**GIVEN PASSAGE**.
Shiken: JALT Testing & Evaluation SIG Newsletter
Vol. 15 No. 2. October 2011. (pp. 30 - 42) [ISSN 1881-5537]
PDF PDF Version

Suggested Answers for Assessment Literacy Self-Study Quiz #11
by Tim Newfields

Possible answers for the ten questions about testing/assessment which were in the October 2011 issue of this newsletter appear below.

Part I: Open Questions

1 Q: At most universities in Japan, how do the AO entrance examinations tend to differ from regular entrance exams and the National Center Test?

   A: Japanese universities have a wide variety of admission pathways, and these vary slightly from year to year. Most faculties have anywhere from four to nine different types of entrance examinations. Table 1 offers an overview of the main entrance exam pathways at tertiary educational institutions in Japan.
University Entrance Scheme
Source: Daigaku juken annai 2011, Shobunsha Inc. (2011, p. 34)

[ p. 33 ]

* The AO exam could loosely be translated as a "self-recommendation" or "self-referral" exam. Its precise content varies from school to school. At Keio University's Faculty of Economics, for instance, this year it consists of an essay written during a 90-minute period, a 5-10 minute interview, and a portfolio of achievements through which candidates can score admission points. Items on the portfolio checklist include community volunteer work, awards in art, science, or sports, or record of holding high school student council office.
* Most Japanese universities do not include essays in their AO exams. By contrast, high school grade point averages generally weigh heavily in admissions decisions. Particularly at large schools, admission decisions tend to be based on simple mathematical formulas. Usually AO examinees can bypass standard written exams, though some national universities require such examinees to take subjects on the National Center Exam deemed relevant to their major. In 2010 10.5% of all students at private universities and 2.5% of all students at public universities entered university via the AO gateway (Daigaku Shinbunsha Shinrou Jouhou Kenkyuu Sentaa, 2011, p. 63).
* At most private schools, the so-called "A Exam" consists of their regular institutional exam. Although the content is somewhat similar to the National Center Test (Sentaa Shiken), institutional exams are generally not developed by testing experts and they are more apt to have problems which have already been pointed out by others such as Schoppa (1990), Brown (1998), and Zeng (1999). The number of exam subjects applicants must take varies from faculty to faculty. Many schools now have a system enabling applicants to choose their "best" three, two, or even one exam results. Because of shifting demographics, it is now far easier to enter Japanese universities than it was a generation ago. How do Japanese students navigate though the maze of university examinations? Many refer to reference works such as Shoubunsha's annual Daigaku Juken Annai.

Further reading:

Brown, J. D. (with T. J. Leonard). (1998). Japanese university entrance examinations: An interview with Dr. J.D. Brown. The Language Teacher, 22 (3) 303-318. Retrieved from

Daigaku Shinbunsha Shinrou Jouhou Kenkyuu Sentaa. (2011). 2011 nen-ban shinrou adbaiza kentei koushiki tekisuto. [2011 public examination advisory text] Tokyo: Author.

Schoppa, L. J. (1990). Education reform in Japan: A case of immobilist politics. London: Routledge.

Shoubunsha. (2011). Daigaku juken annai. [University entrance exam guide]. Tokyo: Author.

**INSTRUCTION 1**.
Rewrite the passage on Japanese university entrance exams from "Brown, J. D." to "politics. London: Routledge.", changing "Routledge" to "Longman".
**INSTRUCTION 2**.
Pull out every line of the records that contains the string "Clematis".

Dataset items
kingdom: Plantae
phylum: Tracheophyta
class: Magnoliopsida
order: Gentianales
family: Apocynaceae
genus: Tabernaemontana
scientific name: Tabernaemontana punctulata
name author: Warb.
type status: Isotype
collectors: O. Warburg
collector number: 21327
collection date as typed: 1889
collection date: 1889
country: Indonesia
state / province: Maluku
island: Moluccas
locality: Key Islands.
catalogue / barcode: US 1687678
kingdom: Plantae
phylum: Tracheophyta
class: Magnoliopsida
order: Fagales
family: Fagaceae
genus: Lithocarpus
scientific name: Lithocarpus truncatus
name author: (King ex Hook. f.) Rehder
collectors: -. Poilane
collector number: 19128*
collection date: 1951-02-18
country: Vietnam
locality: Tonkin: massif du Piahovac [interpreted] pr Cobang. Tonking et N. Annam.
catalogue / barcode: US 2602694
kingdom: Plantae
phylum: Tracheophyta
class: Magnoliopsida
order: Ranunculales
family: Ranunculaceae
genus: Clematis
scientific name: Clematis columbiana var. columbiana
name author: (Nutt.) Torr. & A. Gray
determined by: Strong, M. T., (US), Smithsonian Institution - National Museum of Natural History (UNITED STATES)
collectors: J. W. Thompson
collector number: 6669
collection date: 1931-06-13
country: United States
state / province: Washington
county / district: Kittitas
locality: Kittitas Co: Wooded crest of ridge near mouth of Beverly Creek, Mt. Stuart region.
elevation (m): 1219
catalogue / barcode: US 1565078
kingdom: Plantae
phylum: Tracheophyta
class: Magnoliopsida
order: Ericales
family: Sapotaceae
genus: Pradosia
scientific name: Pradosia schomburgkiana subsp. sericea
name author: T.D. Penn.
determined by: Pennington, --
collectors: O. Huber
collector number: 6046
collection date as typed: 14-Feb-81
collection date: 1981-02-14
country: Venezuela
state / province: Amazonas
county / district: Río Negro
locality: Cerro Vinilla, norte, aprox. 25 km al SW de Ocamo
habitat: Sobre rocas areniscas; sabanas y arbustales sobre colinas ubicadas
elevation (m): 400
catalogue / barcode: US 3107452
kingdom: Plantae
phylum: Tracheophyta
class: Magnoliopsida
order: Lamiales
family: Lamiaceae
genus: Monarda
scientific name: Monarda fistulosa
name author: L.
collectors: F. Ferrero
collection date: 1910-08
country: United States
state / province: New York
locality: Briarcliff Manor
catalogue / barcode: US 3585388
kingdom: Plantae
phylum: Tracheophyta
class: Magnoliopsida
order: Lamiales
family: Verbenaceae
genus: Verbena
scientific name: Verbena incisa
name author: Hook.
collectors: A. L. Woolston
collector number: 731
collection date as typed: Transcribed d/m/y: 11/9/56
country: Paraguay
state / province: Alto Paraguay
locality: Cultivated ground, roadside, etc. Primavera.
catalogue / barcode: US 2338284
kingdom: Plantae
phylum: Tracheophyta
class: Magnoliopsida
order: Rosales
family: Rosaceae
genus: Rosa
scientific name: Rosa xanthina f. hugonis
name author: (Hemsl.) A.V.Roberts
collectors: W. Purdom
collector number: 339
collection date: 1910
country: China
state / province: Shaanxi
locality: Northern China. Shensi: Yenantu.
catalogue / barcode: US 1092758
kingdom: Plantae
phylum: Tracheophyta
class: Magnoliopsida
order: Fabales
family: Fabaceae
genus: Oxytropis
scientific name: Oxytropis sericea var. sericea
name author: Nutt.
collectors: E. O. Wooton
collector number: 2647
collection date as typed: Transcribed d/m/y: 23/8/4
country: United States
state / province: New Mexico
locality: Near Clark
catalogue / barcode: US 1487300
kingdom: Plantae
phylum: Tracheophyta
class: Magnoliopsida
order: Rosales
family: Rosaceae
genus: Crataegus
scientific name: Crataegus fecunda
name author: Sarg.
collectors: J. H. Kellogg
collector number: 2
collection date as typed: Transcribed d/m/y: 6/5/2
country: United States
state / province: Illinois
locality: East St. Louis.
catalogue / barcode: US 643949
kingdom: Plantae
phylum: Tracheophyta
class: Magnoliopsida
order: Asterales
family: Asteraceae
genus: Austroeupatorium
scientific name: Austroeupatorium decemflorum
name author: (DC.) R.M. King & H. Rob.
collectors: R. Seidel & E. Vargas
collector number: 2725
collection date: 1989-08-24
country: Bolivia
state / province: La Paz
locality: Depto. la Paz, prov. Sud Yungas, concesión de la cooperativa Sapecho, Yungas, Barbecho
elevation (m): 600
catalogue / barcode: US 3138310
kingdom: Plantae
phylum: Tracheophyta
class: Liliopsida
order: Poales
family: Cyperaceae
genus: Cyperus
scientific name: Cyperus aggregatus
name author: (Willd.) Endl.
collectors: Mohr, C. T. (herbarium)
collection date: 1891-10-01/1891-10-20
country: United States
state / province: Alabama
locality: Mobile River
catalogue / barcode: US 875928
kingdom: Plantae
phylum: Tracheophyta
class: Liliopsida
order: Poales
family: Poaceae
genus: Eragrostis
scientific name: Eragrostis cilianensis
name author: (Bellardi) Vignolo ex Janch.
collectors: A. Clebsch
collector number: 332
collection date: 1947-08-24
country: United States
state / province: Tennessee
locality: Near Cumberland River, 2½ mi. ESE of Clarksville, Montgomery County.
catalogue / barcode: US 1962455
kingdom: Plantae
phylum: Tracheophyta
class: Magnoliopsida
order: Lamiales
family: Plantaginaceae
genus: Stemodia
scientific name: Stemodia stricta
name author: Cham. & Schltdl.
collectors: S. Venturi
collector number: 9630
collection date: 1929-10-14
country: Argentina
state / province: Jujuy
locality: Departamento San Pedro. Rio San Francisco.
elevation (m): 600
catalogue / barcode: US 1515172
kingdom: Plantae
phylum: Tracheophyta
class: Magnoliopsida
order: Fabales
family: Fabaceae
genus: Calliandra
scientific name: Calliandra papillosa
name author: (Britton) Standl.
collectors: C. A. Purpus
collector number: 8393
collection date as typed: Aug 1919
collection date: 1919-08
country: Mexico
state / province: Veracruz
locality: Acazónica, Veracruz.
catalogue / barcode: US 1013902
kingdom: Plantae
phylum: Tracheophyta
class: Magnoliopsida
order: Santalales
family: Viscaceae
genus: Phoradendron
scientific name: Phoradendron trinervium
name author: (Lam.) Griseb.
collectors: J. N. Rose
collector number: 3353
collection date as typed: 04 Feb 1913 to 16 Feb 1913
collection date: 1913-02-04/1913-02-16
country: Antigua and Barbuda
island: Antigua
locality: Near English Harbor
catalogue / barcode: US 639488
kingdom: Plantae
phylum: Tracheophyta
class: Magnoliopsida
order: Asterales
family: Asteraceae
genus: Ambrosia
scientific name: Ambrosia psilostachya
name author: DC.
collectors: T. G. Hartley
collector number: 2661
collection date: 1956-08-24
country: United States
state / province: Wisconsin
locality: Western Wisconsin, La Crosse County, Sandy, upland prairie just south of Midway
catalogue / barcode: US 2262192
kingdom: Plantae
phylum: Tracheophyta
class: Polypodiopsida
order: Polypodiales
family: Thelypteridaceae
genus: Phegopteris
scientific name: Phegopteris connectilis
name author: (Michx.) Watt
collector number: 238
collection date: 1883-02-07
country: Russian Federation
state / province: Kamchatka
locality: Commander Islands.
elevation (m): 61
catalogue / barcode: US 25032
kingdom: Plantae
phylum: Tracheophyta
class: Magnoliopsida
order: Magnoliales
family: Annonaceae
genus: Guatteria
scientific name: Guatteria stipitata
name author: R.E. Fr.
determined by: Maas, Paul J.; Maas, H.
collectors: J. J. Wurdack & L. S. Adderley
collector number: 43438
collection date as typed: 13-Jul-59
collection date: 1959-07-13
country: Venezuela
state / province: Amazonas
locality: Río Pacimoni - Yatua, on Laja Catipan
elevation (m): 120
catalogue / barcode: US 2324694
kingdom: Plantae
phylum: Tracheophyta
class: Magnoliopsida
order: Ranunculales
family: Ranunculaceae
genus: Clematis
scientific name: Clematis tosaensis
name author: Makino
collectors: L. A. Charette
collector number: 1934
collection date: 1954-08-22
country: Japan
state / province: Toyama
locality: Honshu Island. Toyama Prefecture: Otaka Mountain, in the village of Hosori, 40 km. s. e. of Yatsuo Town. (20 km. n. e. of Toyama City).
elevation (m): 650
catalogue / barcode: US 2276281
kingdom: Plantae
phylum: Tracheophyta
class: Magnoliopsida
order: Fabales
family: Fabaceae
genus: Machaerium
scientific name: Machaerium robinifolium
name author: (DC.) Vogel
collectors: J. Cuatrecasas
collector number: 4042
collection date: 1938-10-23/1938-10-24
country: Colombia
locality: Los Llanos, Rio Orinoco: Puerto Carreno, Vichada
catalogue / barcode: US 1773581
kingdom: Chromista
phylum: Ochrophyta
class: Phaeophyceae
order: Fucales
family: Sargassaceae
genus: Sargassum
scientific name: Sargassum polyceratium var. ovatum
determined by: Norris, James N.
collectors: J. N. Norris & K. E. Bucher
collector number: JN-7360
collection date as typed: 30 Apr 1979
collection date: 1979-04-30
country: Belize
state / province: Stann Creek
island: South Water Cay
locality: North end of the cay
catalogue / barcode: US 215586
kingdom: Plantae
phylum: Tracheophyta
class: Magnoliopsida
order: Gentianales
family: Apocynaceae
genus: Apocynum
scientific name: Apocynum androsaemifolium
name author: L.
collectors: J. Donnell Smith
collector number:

**RIGHT ANSWER 1**.
Brown, J. D. (with T. J. Leonard). (1998). Japanese university entrance examinations: An interview with Dr. J.D. Brown. The Language Teacher, 22 (3) 303-318. Retrieved from

Daigaku Shinbunsha Shinrou Jouhou Kenkyuu Sentaa. (2011). 2011 nen-ban shinrou adbaiza kentei koushiki tekisuto. [2011 public examination advisory text] Tokyo: Author.

Schoppa, L. J. (1990). Education reform in Japan: A case of immobilist politics. London: Longman.

**RIGHT ANSWER 2**.
genus: Clematis
scientific name: Clematis columbiana var. columbiana
genus: Clematis
scientific name: Clematis tosaensis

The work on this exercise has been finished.